[Task description]:
Only the lines below from the one containing "Document page, 1241x1754 pixels." to the one containing "Identify the document" should be repeated, both included and unchanged.

[Excerpted data]:

──────────────────────────────

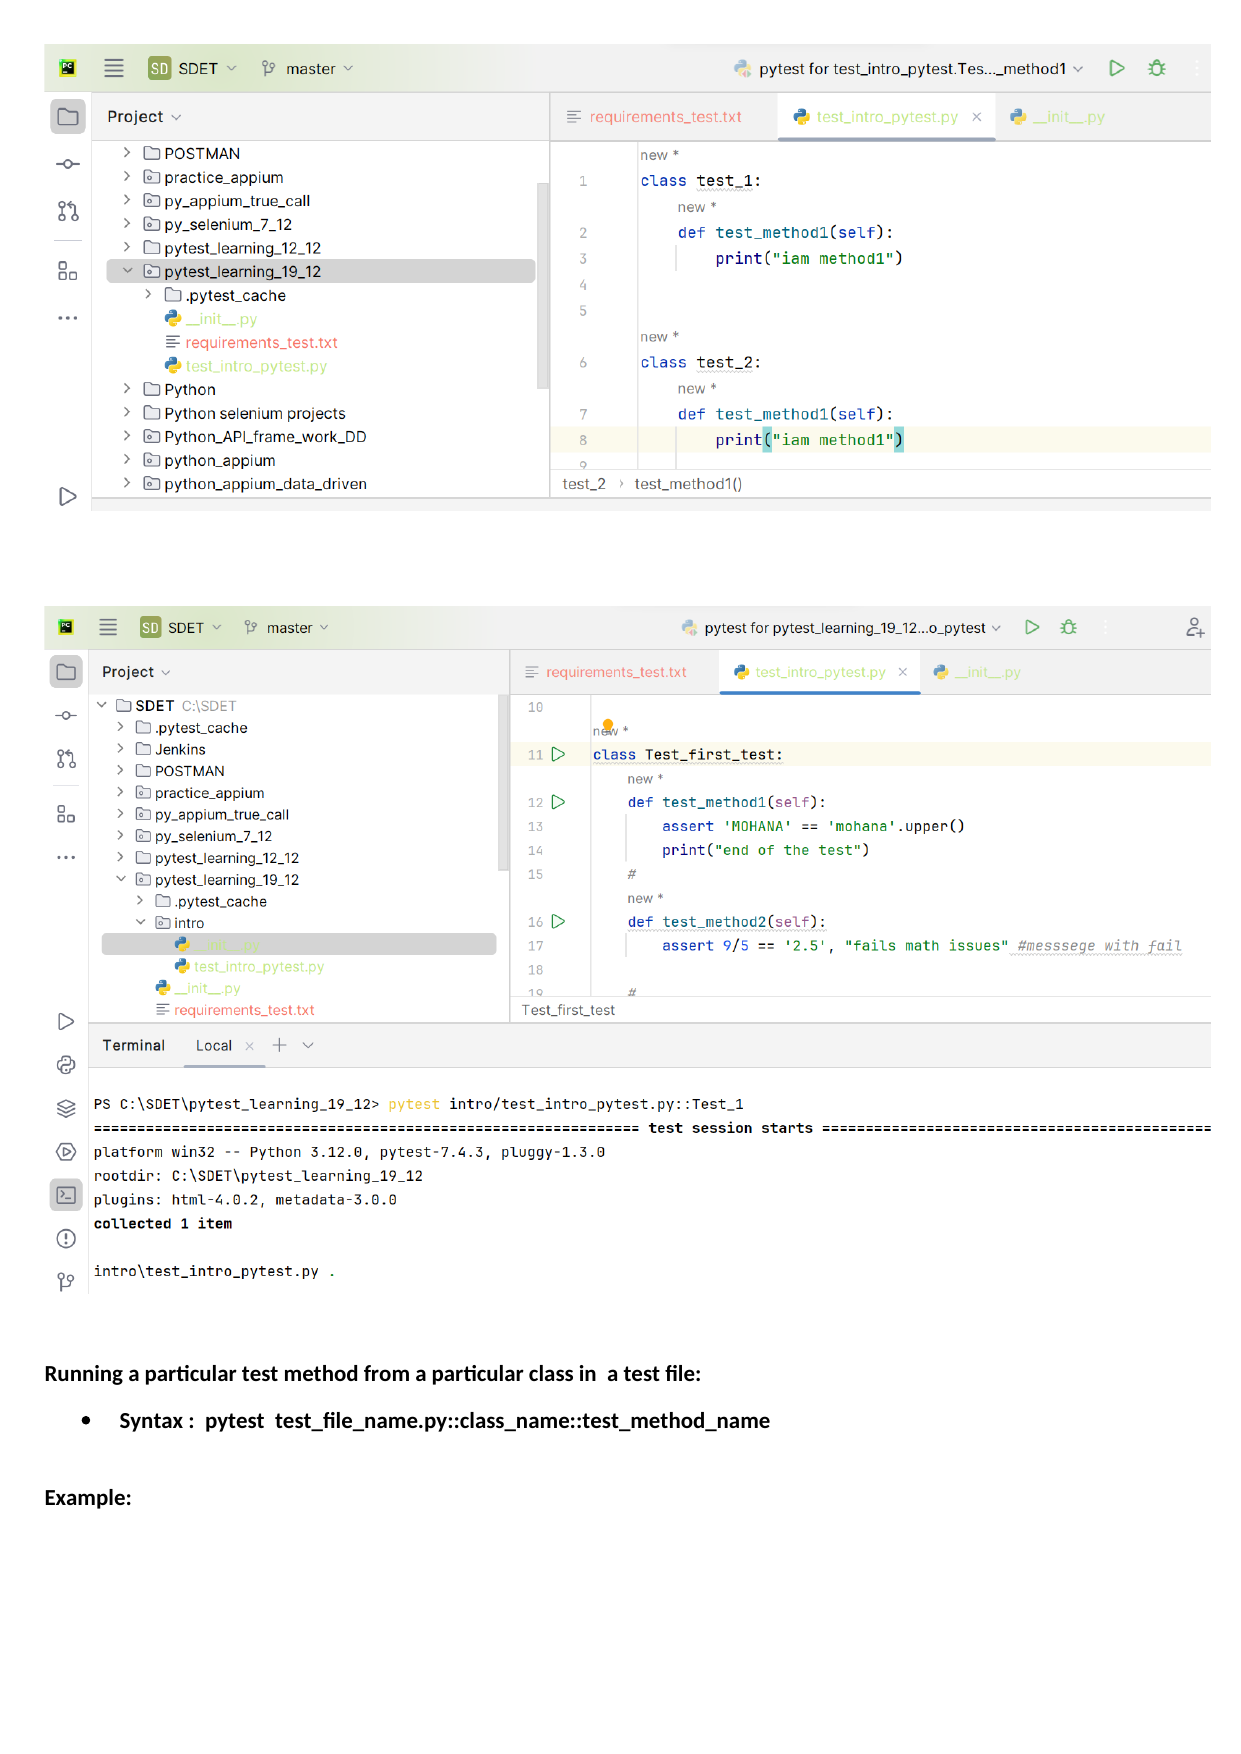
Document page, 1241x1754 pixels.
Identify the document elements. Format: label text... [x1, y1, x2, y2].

──────────────────────────────

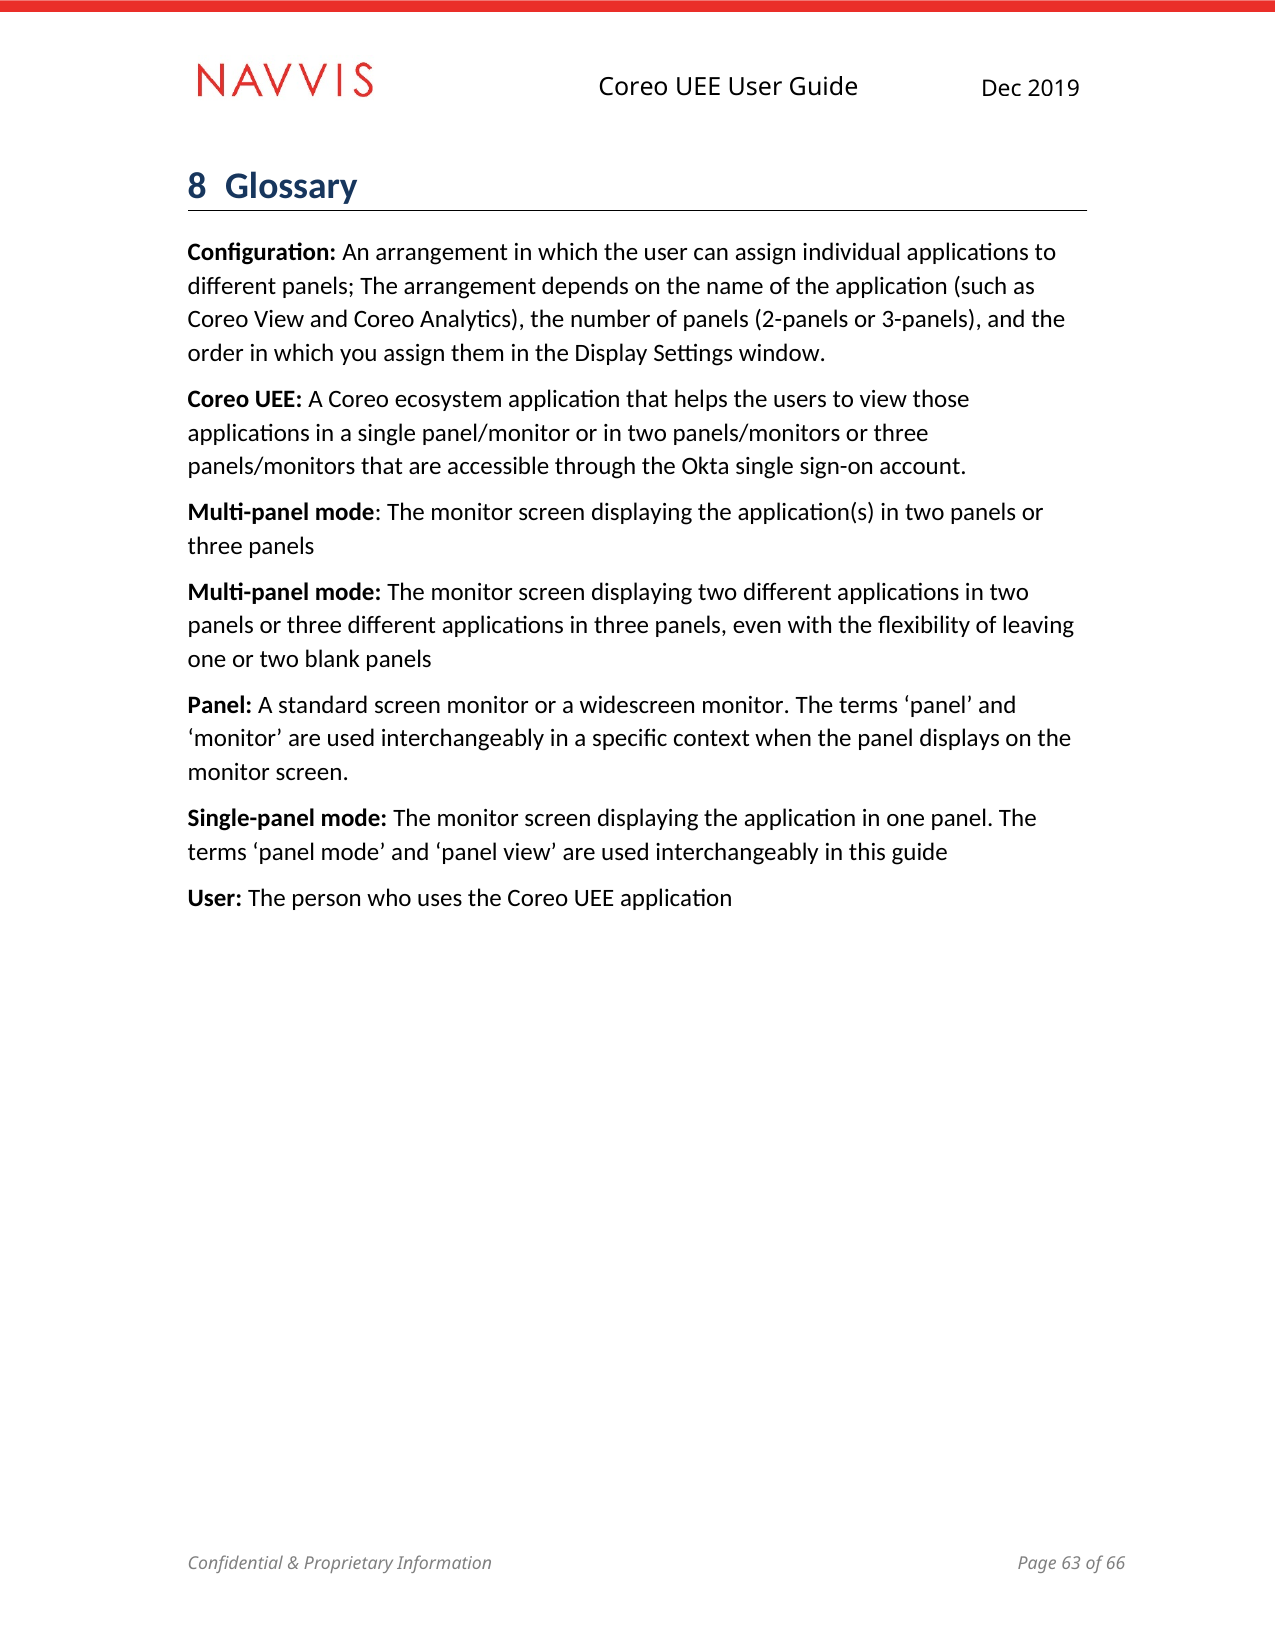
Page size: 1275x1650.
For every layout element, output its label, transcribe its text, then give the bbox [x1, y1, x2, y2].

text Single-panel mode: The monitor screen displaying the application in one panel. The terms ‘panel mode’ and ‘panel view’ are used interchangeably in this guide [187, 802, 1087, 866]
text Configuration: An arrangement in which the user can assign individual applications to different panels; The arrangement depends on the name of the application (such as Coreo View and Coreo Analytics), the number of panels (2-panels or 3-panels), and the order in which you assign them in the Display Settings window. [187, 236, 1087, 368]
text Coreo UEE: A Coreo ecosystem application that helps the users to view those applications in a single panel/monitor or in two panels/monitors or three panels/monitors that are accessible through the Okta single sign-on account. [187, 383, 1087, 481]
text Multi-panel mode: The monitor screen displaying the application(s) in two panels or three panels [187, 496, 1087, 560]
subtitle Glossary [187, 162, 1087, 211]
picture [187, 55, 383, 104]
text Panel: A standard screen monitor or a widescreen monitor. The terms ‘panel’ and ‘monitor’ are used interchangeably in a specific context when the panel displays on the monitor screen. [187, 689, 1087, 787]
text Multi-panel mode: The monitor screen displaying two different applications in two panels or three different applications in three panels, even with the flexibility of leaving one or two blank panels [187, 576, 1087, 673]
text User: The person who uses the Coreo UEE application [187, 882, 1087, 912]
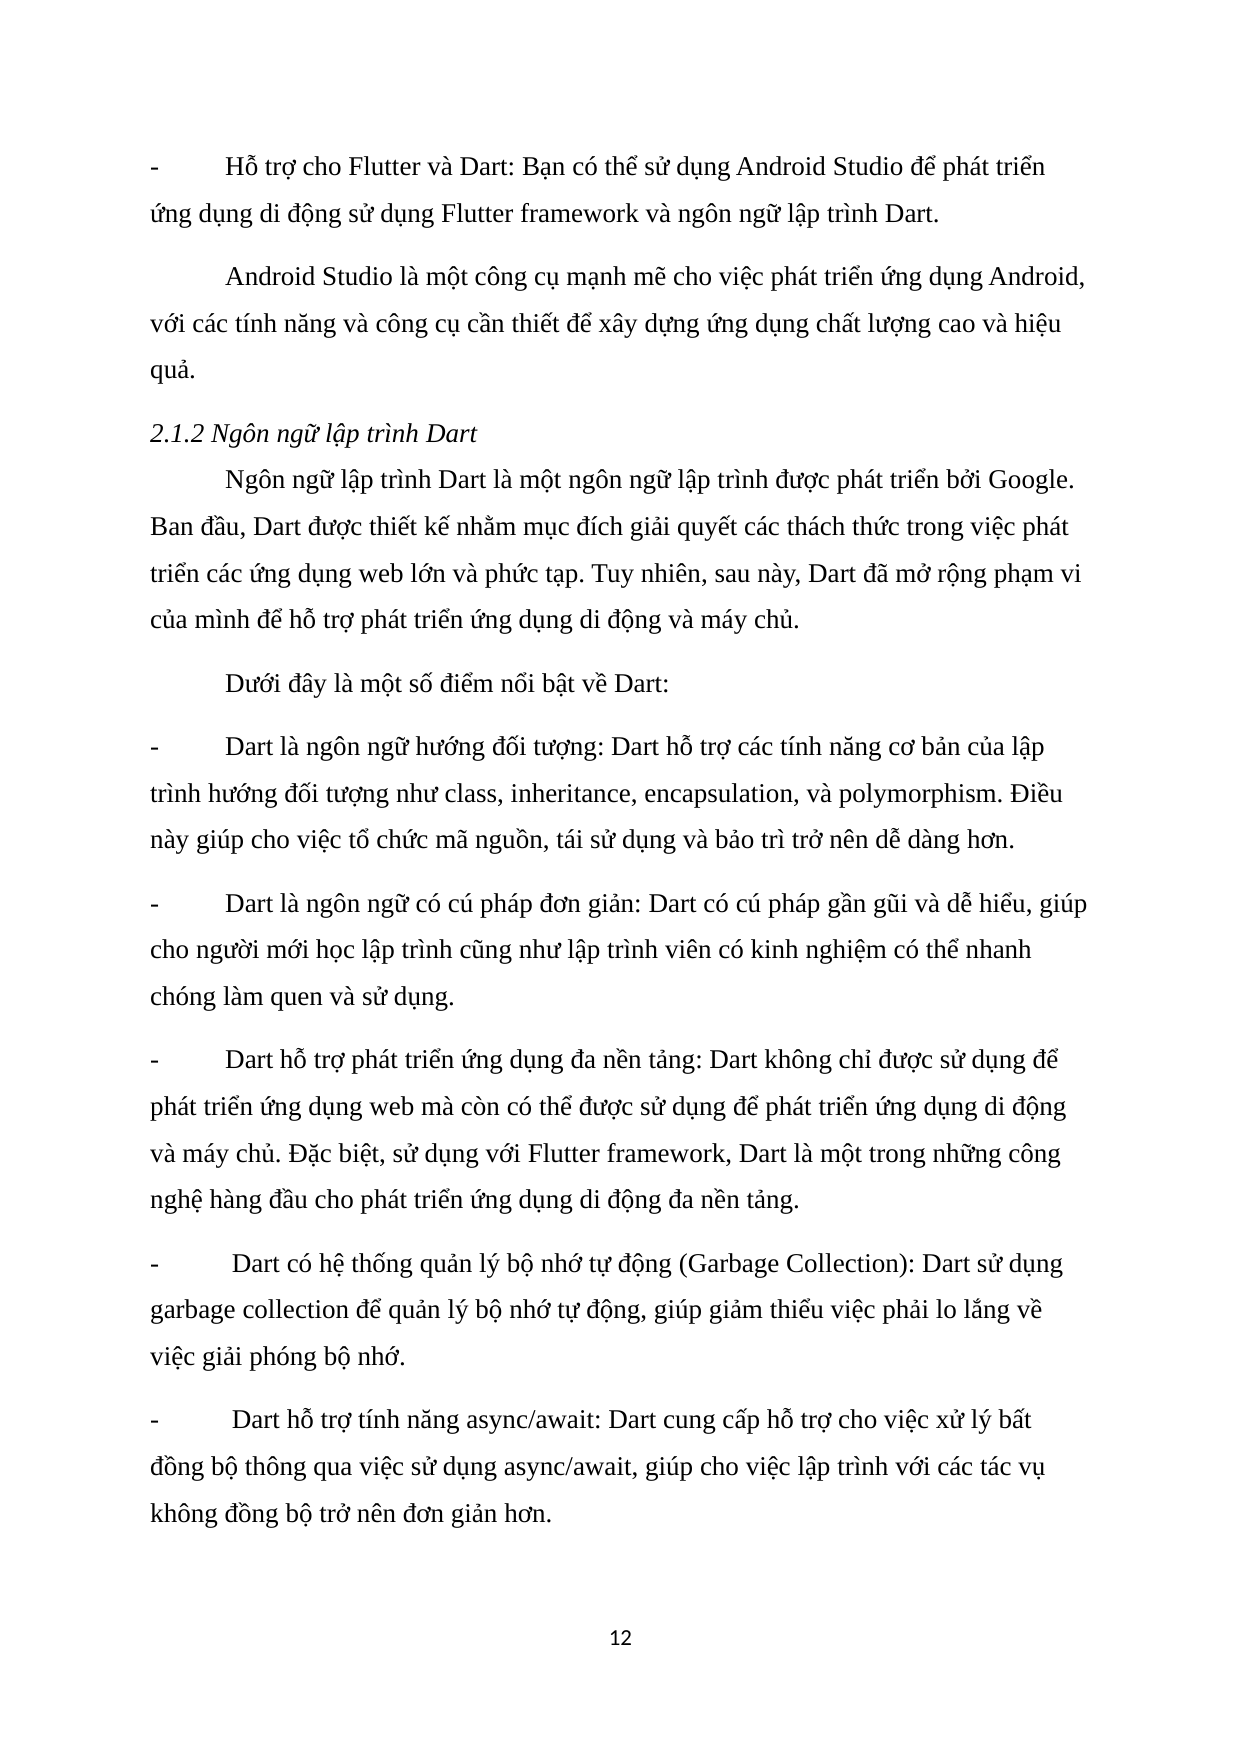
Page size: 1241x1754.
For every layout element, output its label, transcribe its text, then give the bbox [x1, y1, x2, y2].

──────────────────────────────

[Task output]:
Document page, 1241x1754 pixels.
Identify the document elements. Format: label text... [x1, y1, x2, y2].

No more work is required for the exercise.